[Data excerpts]
────────────────
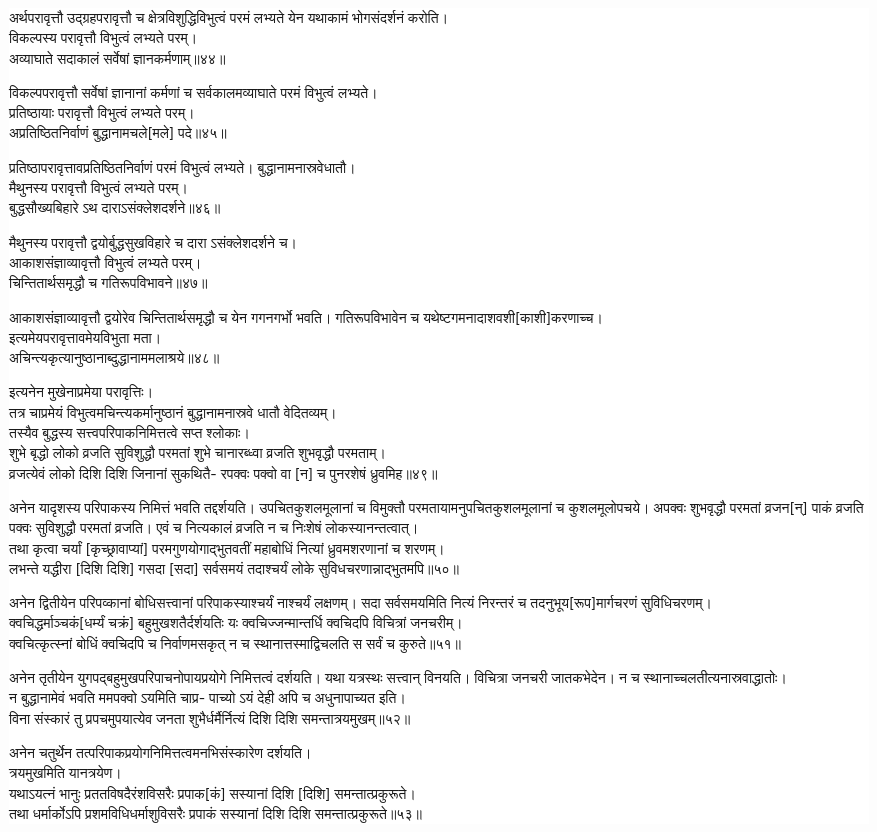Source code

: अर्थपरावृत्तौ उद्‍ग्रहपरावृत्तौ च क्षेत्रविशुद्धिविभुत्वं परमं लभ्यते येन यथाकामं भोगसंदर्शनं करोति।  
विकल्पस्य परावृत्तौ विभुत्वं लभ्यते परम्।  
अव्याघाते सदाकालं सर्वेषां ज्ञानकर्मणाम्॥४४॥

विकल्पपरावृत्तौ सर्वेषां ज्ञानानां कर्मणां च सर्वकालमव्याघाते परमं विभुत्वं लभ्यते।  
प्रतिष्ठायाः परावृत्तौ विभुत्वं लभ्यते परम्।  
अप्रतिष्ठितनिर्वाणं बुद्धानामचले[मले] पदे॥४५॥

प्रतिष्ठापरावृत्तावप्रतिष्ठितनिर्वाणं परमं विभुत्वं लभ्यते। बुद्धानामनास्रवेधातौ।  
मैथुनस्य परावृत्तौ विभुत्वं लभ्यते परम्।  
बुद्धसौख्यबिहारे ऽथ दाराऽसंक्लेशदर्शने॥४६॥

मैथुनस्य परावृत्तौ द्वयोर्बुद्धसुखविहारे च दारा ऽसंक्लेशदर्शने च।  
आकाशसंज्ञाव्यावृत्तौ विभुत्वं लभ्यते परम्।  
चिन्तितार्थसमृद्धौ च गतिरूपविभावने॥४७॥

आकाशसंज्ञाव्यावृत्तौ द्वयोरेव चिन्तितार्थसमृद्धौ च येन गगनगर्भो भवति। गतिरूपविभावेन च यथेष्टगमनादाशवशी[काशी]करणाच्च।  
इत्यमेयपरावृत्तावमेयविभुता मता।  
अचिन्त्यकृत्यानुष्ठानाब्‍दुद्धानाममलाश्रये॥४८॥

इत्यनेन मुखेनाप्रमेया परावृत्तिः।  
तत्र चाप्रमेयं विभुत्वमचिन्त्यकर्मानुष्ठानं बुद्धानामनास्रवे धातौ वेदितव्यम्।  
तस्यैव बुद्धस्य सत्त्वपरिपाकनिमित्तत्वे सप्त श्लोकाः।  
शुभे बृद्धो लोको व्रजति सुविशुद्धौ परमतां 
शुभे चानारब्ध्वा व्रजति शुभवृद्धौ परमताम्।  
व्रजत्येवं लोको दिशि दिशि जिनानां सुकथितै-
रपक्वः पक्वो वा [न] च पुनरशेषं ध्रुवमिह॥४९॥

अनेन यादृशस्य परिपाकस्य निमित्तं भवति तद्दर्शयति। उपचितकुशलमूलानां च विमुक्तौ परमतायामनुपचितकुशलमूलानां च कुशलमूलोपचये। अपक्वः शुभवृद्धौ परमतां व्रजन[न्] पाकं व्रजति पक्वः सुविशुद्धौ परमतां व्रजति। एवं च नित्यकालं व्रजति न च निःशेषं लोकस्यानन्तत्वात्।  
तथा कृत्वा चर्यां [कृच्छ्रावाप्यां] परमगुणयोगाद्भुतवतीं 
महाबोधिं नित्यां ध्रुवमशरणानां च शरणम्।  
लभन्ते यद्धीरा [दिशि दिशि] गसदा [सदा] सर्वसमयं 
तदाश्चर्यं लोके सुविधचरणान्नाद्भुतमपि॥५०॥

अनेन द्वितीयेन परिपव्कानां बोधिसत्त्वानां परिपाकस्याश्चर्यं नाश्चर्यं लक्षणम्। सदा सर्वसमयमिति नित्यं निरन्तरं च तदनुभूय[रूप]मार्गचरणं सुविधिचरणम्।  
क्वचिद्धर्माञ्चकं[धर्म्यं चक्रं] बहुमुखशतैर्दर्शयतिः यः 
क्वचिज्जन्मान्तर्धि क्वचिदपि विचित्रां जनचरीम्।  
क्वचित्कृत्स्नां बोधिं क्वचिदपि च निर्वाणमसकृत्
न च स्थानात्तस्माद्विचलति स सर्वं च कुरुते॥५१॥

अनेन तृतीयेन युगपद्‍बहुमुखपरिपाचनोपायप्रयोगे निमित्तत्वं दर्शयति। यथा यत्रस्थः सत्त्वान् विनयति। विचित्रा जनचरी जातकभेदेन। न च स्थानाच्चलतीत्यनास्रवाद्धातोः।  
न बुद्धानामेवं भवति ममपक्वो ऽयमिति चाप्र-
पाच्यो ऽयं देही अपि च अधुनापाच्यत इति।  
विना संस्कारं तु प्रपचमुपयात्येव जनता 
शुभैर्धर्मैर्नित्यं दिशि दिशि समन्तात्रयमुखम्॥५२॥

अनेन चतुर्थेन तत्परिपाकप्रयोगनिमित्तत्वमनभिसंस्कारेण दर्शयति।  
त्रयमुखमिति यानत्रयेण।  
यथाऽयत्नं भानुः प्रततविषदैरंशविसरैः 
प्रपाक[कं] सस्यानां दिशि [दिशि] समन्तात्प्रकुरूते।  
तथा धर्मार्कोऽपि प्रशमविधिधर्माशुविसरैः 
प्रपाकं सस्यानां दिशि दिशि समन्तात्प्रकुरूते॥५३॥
────────────────
** TASK DIRECTIONS **
All lines in the data that contain the word "परमत" should be copied.

** RESULT FOR THIS TASK **
शुभे बृद्धो लोको व्रजति सुविशुद्धौ परमतां 
शुभे चानारब्ध्वा व्रजति शुभवृद्धौ परमताम्।  
अनेन यादृशस्य परिपाकस्य निमित्तं भवति तद्दर्शयति। उपचितकुशलमूलानां च विमुक्तौ परमतायामनुपचितकुशलमूलानां च कुशलमूलोपचये। अपक्वः शुभवृद्धौ परमतां व्रजन[न्] पाकं व्रजति पक्वः सुविशुद्धौ परमतां व्रजति। एवं च नित्यकालं व्रजति न च निःशेषं लोकस्यानन्तत्वात्।  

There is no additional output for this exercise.